Aim of the task —
For any picture in the lines below, please leave it out and copy the rest exactly.

Given data —
_ _ _
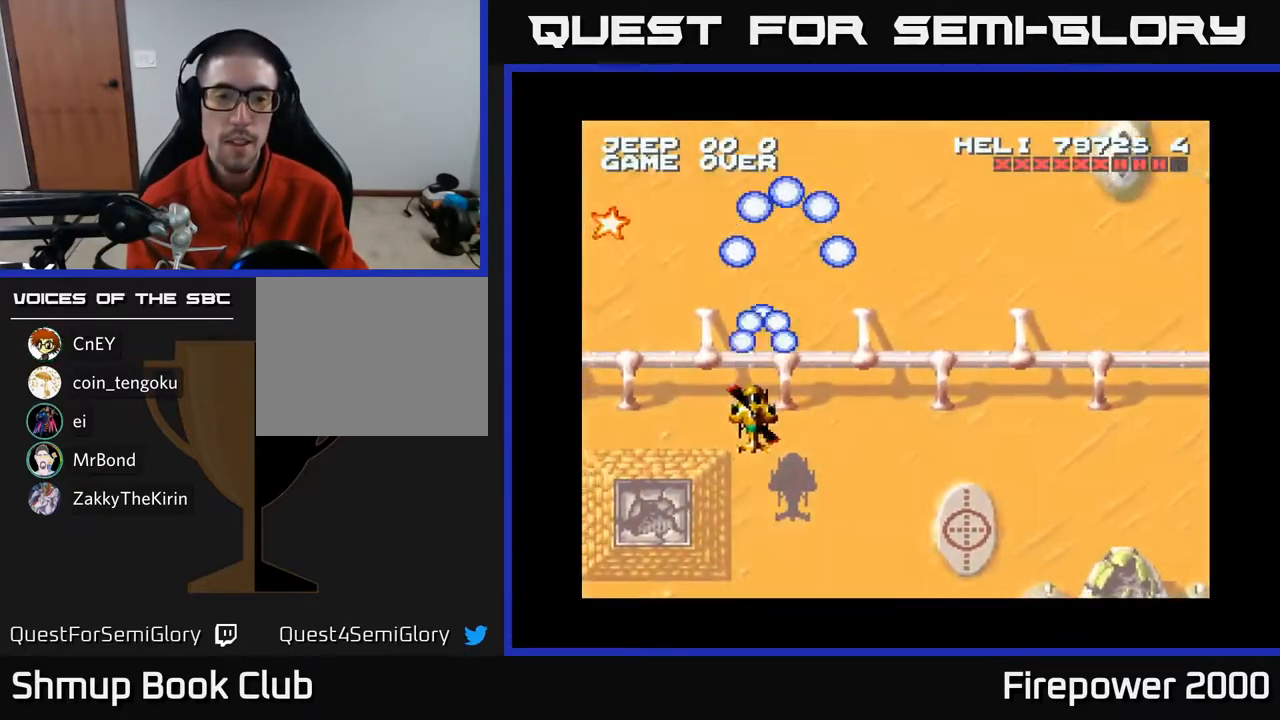
{"buttons": ["A", "DPAD_DOWN", "DPAD_LEFT"], "left_stick": "center", "right_stick": "center", "events": [[67, "DPAD_DOWN", "down"]]}
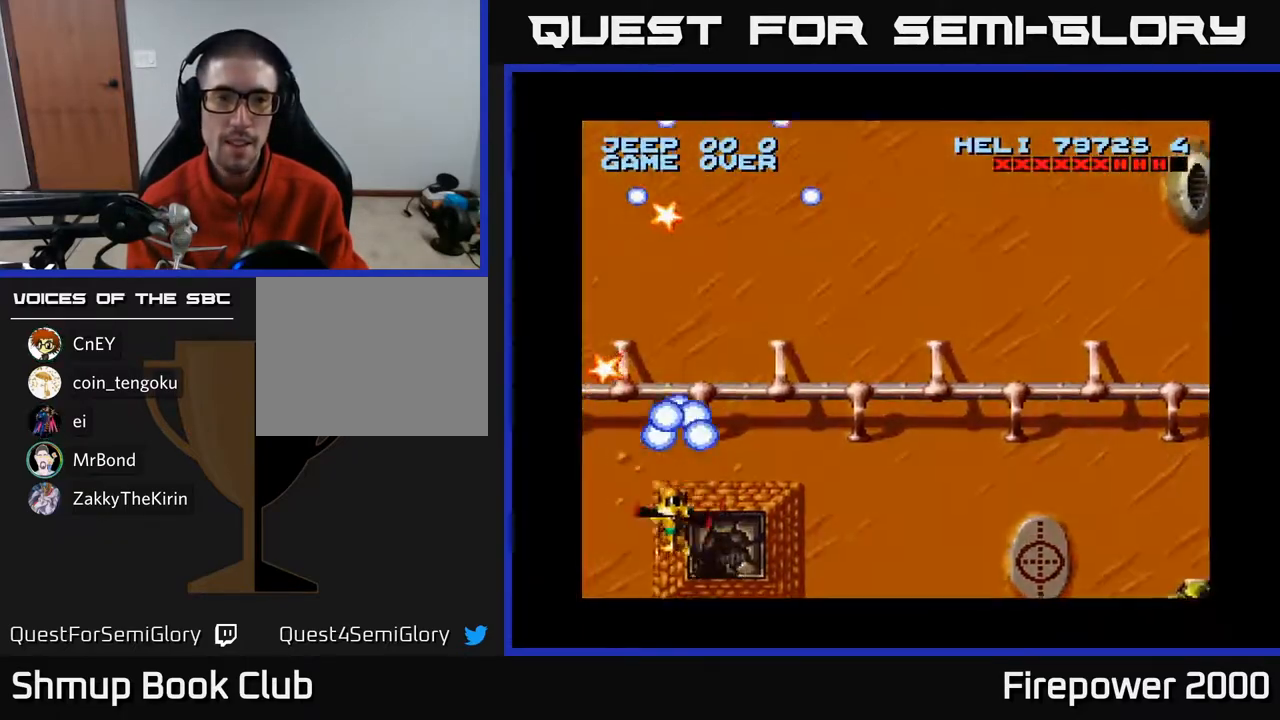
{"buttons": ["A", "DPAD_UP", "DPAD_RIGHT"], "left_stick": "center", "right_stick": "center", "events": [[83, "DPAD_DOWN", "up"], [483, "DPAD_LEFT", "up"], [483, "DPAD_RIGHT", "down"], [483, "DPAD_UP", "down"]]}
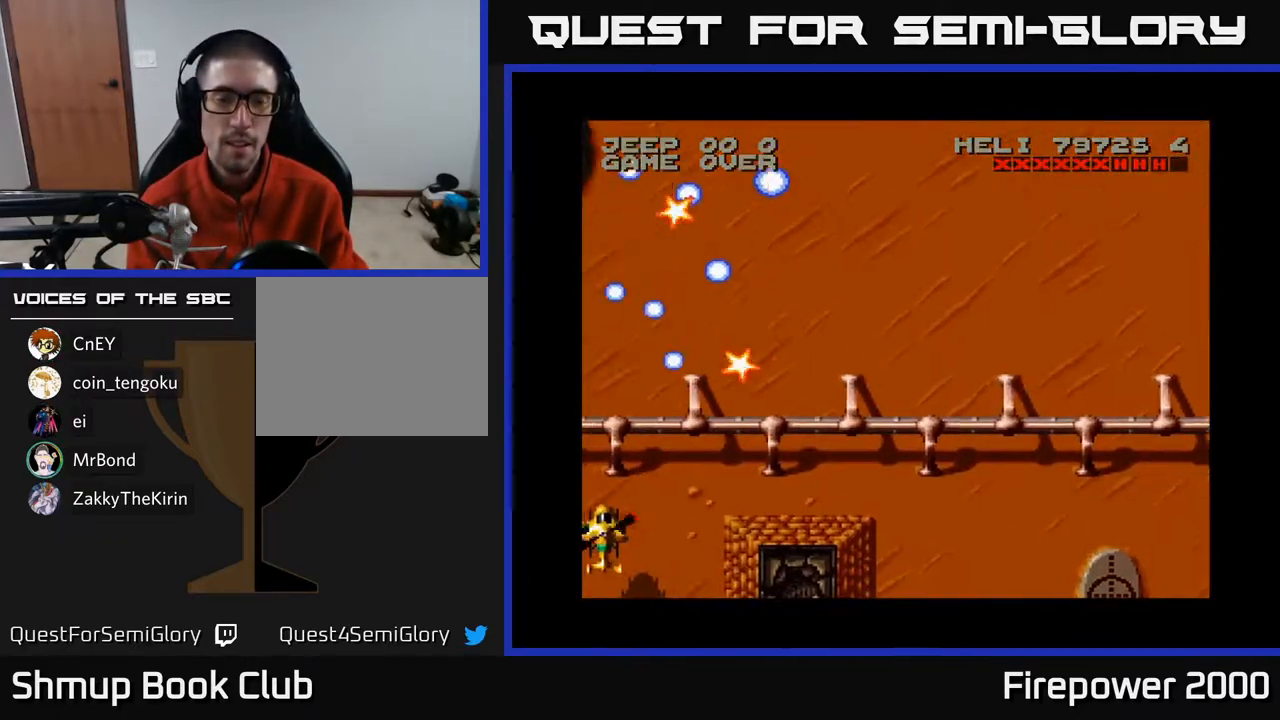
{"buttons": ["A", "DPAD_UP", "DPAD_RIGHT"], "left_stick": "center", "right_stick": "center", "events": []}
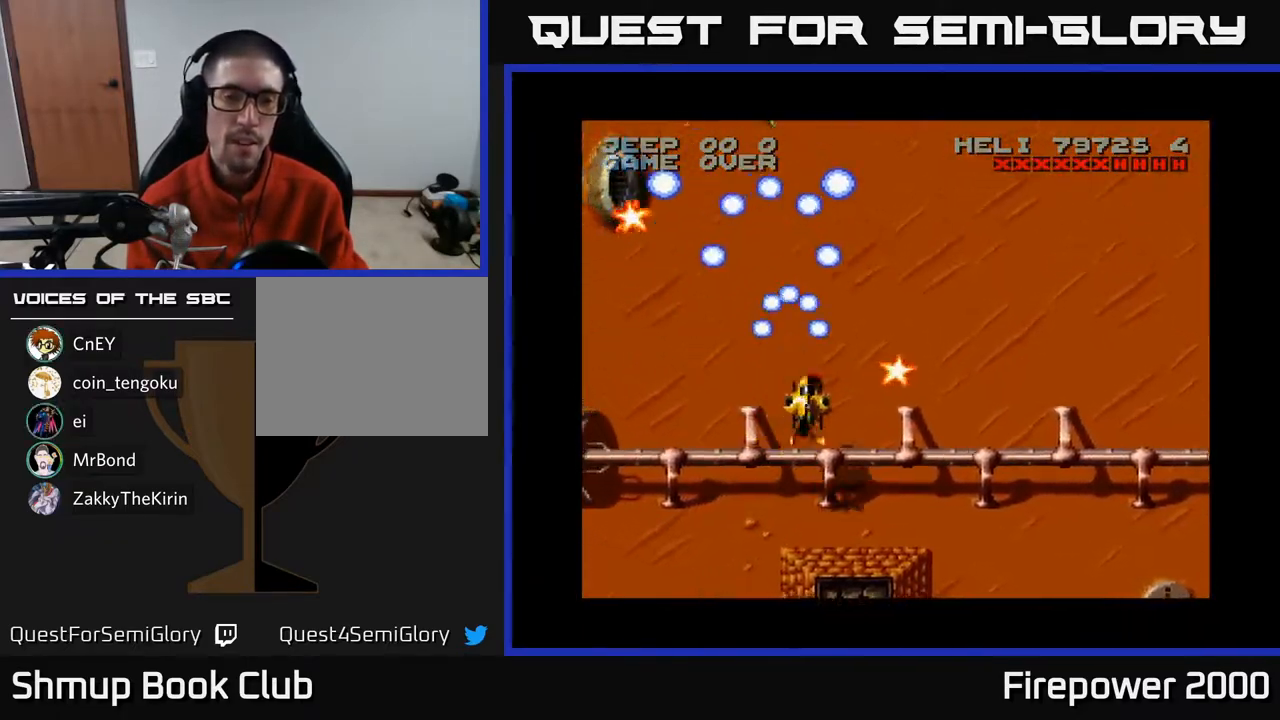
{"buttons": ["A", "DPAD_DOWN", "DPAD_LEFT"], "left_stick": "center", "right_stick": "center", "events": [[133, "DPAD_UP", "up"], [417, "DPAD_DOWN", "down"], [450, "DPAD_RIGHT", "up"], [500, "DPAD_LEFT", "down"]]}
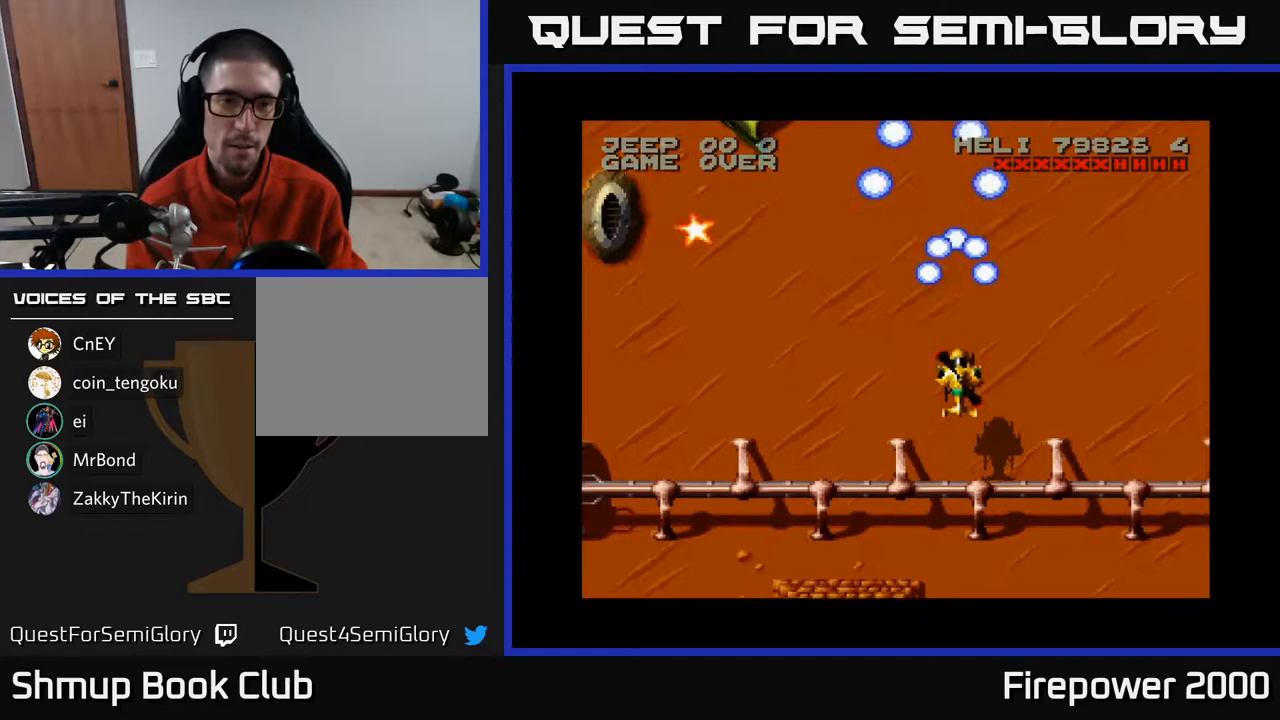
{"buttons": ["A", "DPAD_UP", "DPAD_LEFT"], "left_stick": "center", "right_stick": "center", "events": [[17, "DPAD_DOWN", "up"], [67, "DPAD_UP", "down"]]}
_ _ _
Answer section —
{"buttons": ["A", "DPAD_DOWN", "DPAD_LEFT"], "left_stick": "center", "right_stick": "center", "events": [[67, "DPAD_DOWN", "down"]]}
{"buttons": ["A", "DPAD_UP", "DPAD_RIGHT"], "left_stick": "center", "right_stick": "center", "events": [[83, "DPAD_DOWN", "up"], [483, "DPAD_LEFT", "up"], [483, "DPAD_RIGHT", "down"], [483, "DPAD_UP", "down"]]}
{"buttons": ["A", "DPAD_UP", "DPAD_RIGHT"], "left_stick": "center", "right_stick": "center", "events": []}
{"buttons": ["A", "DPAD_DOWN", "DPAD_LEFT"], "left_stick": "center", "right_stick": "center", "events": [[133, "DPAD_UP", "up"], [417, "DPAD_DOWN", "down"], [450, "DPAD_RIGHT", "up"], [500, "DPAD_LEFT", "down"]]}
{"buttons": ["A", "DPAD_UP", "DPAD_LEFT"], "left_stick": "center", "right_stick": "center", "events": [[17, "DPAD_DOWN", "up"], [67, "DPAD_UP", "down"]]}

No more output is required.